ASSIGNED TASK: For the entries below, count the lines that contain the word "Bajo" and reply with that number only.

+++ PROVIDED ENTRIES

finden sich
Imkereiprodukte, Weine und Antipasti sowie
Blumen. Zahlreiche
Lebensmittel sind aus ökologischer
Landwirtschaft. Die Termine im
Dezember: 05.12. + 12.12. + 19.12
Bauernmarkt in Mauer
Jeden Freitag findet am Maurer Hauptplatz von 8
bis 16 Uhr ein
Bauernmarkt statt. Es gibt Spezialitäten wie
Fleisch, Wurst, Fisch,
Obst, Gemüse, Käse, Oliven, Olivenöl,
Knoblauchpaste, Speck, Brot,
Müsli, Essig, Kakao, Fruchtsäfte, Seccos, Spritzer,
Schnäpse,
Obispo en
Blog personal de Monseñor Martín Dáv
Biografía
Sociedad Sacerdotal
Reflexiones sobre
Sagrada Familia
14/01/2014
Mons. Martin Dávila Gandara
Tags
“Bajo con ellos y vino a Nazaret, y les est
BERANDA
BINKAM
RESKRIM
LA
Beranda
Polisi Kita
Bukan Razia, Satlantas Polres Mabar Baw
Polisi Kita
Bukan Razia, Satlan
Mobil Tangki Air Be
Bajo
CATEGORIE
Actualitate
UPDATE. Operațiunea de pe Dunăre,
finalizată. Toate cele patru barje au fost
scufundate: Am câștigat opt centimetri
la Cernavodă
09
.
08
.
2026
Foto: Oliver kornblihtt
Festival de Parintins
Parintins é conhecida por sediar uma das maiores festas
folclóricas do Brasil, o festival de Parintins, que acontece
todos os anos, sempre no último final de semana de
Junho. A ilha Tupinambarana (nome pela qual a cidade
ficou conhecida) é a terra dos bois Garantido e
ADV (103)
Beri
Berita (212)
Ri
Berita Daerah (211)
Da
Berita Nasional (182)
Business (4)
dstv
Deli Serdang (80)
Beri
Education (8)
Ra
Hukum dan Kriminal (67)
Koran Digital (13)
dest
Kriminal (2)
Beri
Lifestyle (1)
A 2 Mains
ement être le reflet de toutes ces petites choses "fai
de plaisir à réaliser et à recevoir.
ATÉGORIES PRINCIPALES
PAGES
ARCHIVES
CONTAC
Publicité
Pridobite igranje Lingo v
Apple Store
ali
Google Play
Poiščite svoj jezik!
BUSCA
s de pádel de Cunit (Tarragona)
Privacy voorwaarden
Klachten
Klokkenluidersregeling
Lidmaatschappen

++++++

EXERCISE SOLUTION: 2